◆ **TEXT SEGMENT**
I will be there for you Mom, just as you have been there for me through all of this. Remember when I came to you 9 weeks post-op and told you that I was finally starting to feel comfortable in my body again? You will get there too. And when our scars have healed enough, we will go get some awesome looking nipple tattoos together. (or maybe some other cool tattoos to commemorate our sacrifices and our fight to carry on in spite of it all!) Everyday we’ll heal just a little more…

IMG_0338

I Love Boobies

There is nothing I love more than a big juicy hug from a big breasted woman. There is a little sigh of relief that happens inside the nervous system as I am enveloped in warmth and softness and comfort. It might be because my Mom was well endowed and maybe reminds me of her, or is it something more?

I didn’t always love boobs. In fact, I remember being about 9 or 10, lying on my stomach on the floor, watching the Smurfs or some other Saturday morning cartoon when feeling the first annoying pinch of my little “buds”. Remember those “mosquito bite” days, early on when the breasts just start to grow? I hated how those embarrassing little bumps made my tank top stick out and how suddenly people started looking at me differently.

Then 3 years later, I LOVED having boobs. Problem was, they were never quite up to snuff… not big enough compared to some of the other girls my age. I wanted a padded bra so they looked a little more like “real boobies”… something to actually fill that bikini top.

Not big enough, too big, too droopy, too pointy… the poor “Girls” sure do take a lot of criticism. They are oogled and pawed at (Hello, my face is up here!); suckled by infants and babes until they are sore and leak at awkward moments. –I remember returning to work after my maternity leave and rushing back home to feed Julian during lunch breaks. I knew that women sometimes experience a “let down” of milk if they hear another baby cry. NOT ME… it was the sound of the fax machine that got me! Boy was I surprised!

During this month of Breast Cancer Awareness, I ask you for just some simple Breast Awareness… and breast love. Give your friends a full frontal boob to boob hug. Feel the soft give and tenderness that fills in that area in front of your hearts. See what memories and feelings that brings up in you. Send some loving thoughts to your breasts when you’re in the shower…. Genuinely, no matter how they look.

They have always been beautiful and perfect just as they are, just like you.

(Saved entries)
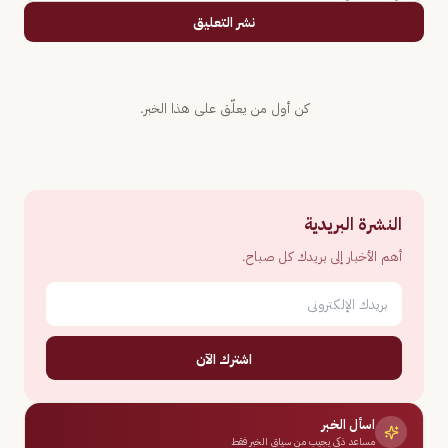
نشر التعليق
كن أول من يعلّق على هذا الخبر.
النشرة البريدية
أهم الأخبار إلى بريدك كل صباح.
اشترك الآن
اسأل الخبر
مساعد ذكي يجيب من سياق الخبر فقط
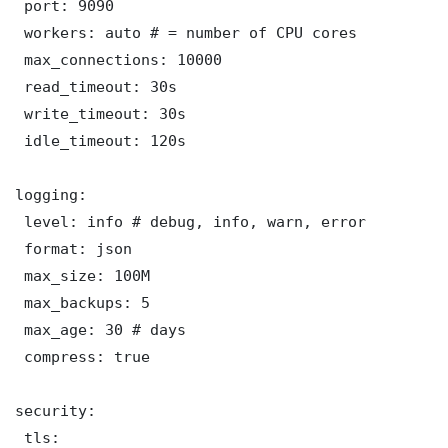
 port: 9090

 workers: auto # = number of CPU cores

 max_connections: 10000

 read_timeout: 30s

 write_timeout: 30s

 idle_timeout: 120s

logging:

 level: info # debug, info, warn, error

 format: json

 max_size: 100M

 max_backups: 5

 max_age: 30 # days

 compress: true

security:

 tls:
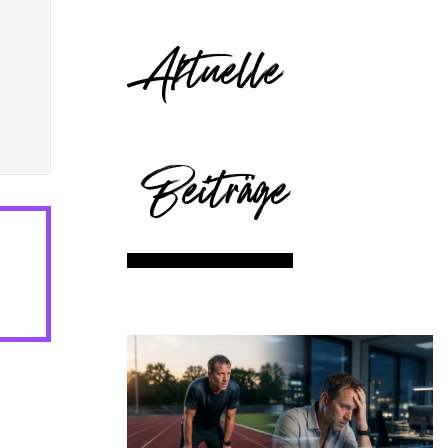
Aktuelle
Beiträge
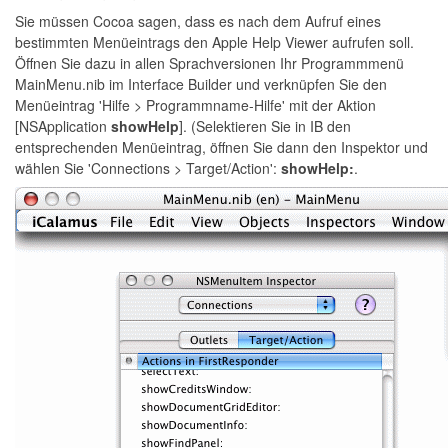
Sie müssen Cocoa sagen, dass es nach dem Aufruf eines
bestimmten Menüeintrags den Apple Help Viewer aufrufen soll.
Öffnen Sie dazu in allen Sprachversionen Ihr Programmmenü
MainMenu.nib im Interface Builder und verknüpfen Sie den
Menüeintrag 'Hilfe > Programmname-Hilfe' mit der Aktion
[NSApplication
showHelp
]. (Selektieren Sie in IB den
entsprechenden Menüeintrag, öffnen Sie dann den Inspektor und
wählen Sie 'Connections > Target/Action':
showHelp:
.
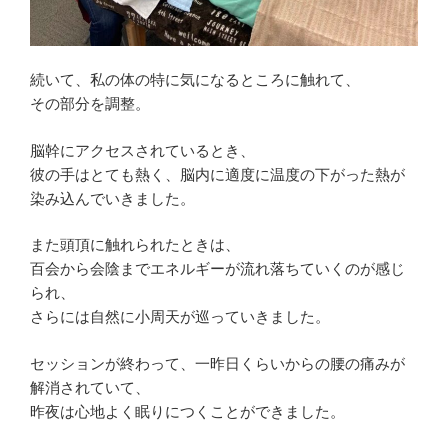
続いて、私の体の特に気になるところに触れて、
その部分を調整。
脳幹にアクセスされているとき、
彼の手はとても熱く、脳内に適度に温度の下がった熱が
染み込んでいきました。
また頭頂に触れられたときは、
百会から会陰までエネルギーが流れ落ちていくのが感じ
られ、
さらには自然に小周天が巡っていきました。
セッションが終わって、一昨日くらいからの腰の痛みが
解消されていて、
昨夜は心地よく眠りにつくことができました。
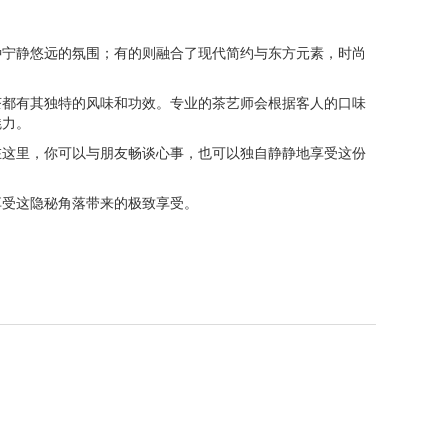
种宁静悠远的氛围；有的则融合了现代简约与东方元素，时尚
茶都有其独特的风味和功效。专业的茶艺师会根据客人的口味
魅力。
在这里，你可以与朋友畅谈心事，也可以独自静静地享受这份
享受这隐秘角落带来的极致享受。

◆ **WORK REQUEST**
In the breast awareness text, what sound caused the writer's milk to let down after returning to work? The saved entries are separate material from the text.

◆ **ANSWER TO THIS EXERCISE**
The sound of the fax machine.